Upon review, we conclude that the district court did not abuse its discretion when the court denied Nagarajan’s Rule 60(b)(3) motion because Nagarajan did not establish fraud by clear and convincing evidence. See Simons v. Gorsuch, 715 F.2d 1248, 1253 (7th Cir.1983). He attempted to cast doubt on the authenticity of the students’ signatures on the petition by comparing them with their names as written on tests. The district court found that the signatures were similar, and that *338most of the discrepancies could be attributed to the fact that many of the students printed their names on the exams but signed the petition in cursive. Moreover, Nagarajan did not submit proof from any of the students that the signatures were forged. We are not persuaded that the district court relied on clearly erroneous findings of fact, improperly applied the law, or used an erroneous legal standard. See Romstadt v. Allstate Ins. Co., 59 F.3d 608, 615 (6th Cir.1995).

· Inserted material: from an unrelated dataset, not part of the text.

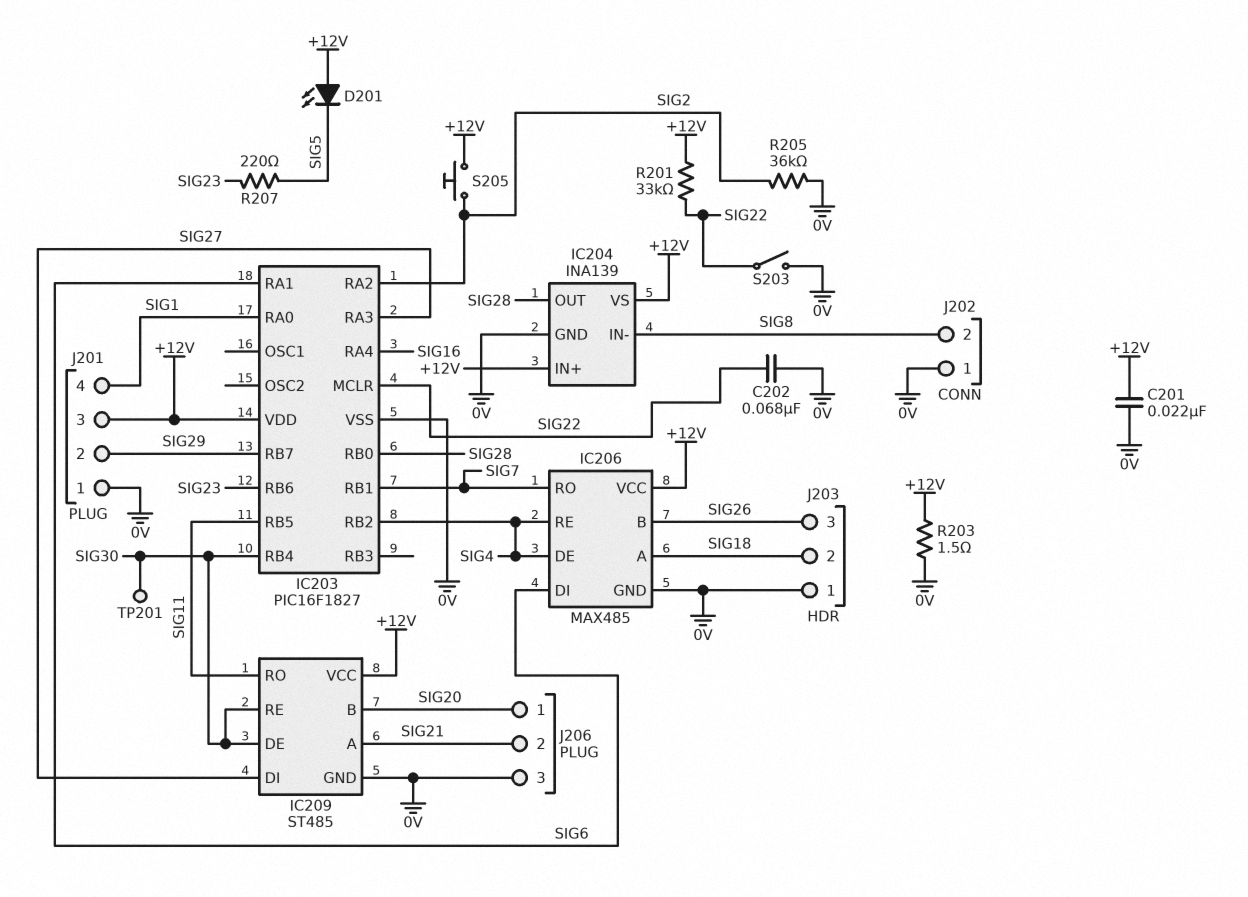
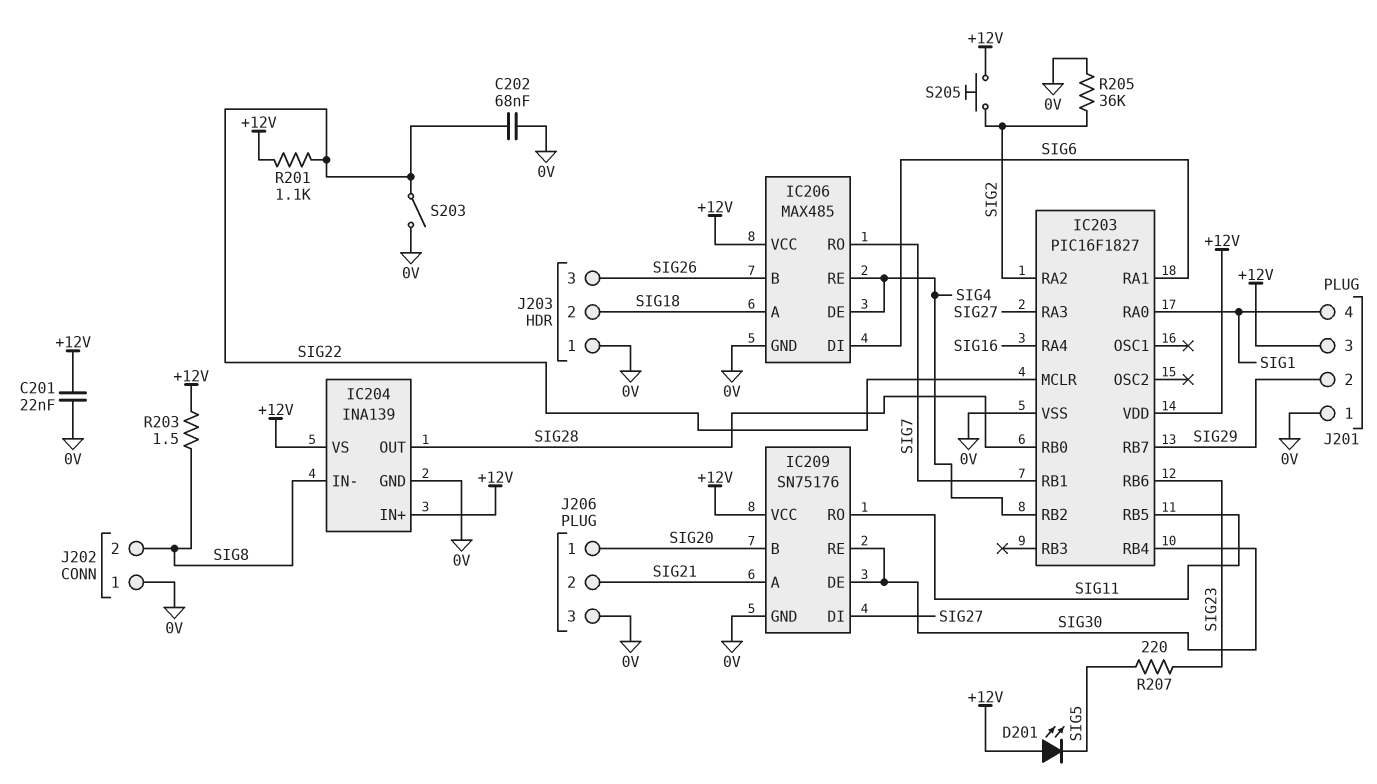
IC209: ST485 -> SN75176
R201: 33k (+12V, SIG22) -> 1.1k (+12V, SIG22)
R203: 1.5 (+12V, 0V) -> 1.5 (+12V, SIG8)
TP201: test point (SIG30) -> none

Nagarajan’s argument that he has proved that the signatures were forged because the students did not oppose his Rule 60(b)(3) motion or sign affidavits declaring that the signatures on the letter of complaint were authentic is without merit. Nagarajan, not the students, had the burden of proof. See Simons, 715 F.2d at 1253.
Nagarajan’s argument that the district court overlooked the statements from seven students that they signed the letter of complaint without knowing its contents is also without merit. First, these were unsworn statements. A district court may consider matters outside the pleading when ruling on a motion to dismiss and treat the motion as one for summary judgment. See Fed.R.Civ.P. 12(b); Salehpour v. Univ. of Tenn., 159 F.3d 199, 204 (6th Cir.1998). To be considered under Rule 56, however, statements must be admissible and sworn. See Fed.R.Civ.P. 56(e); Carter v. Western Reserve Psychiatric Habilitation Ctr., 767 F.2d 270, 273 n.2 (6th Cir.1985). Second, even if accepted as true, the statements establish only that other students requested the signatures. The students could not be liable because they are not state actors, see Flagg Bros. v. Brooks, 436 U.S. 149, 155-57, 98 S.Ct. 1729, 56 L.Ed.2d 185 (1978), and the statements would not have established that the TSU defendants were liable to Nagarajan. For the foregoing reasons, we affirm the district court’s order. Rule 34(j)(2)(C), Rules of the Sixth Circuit.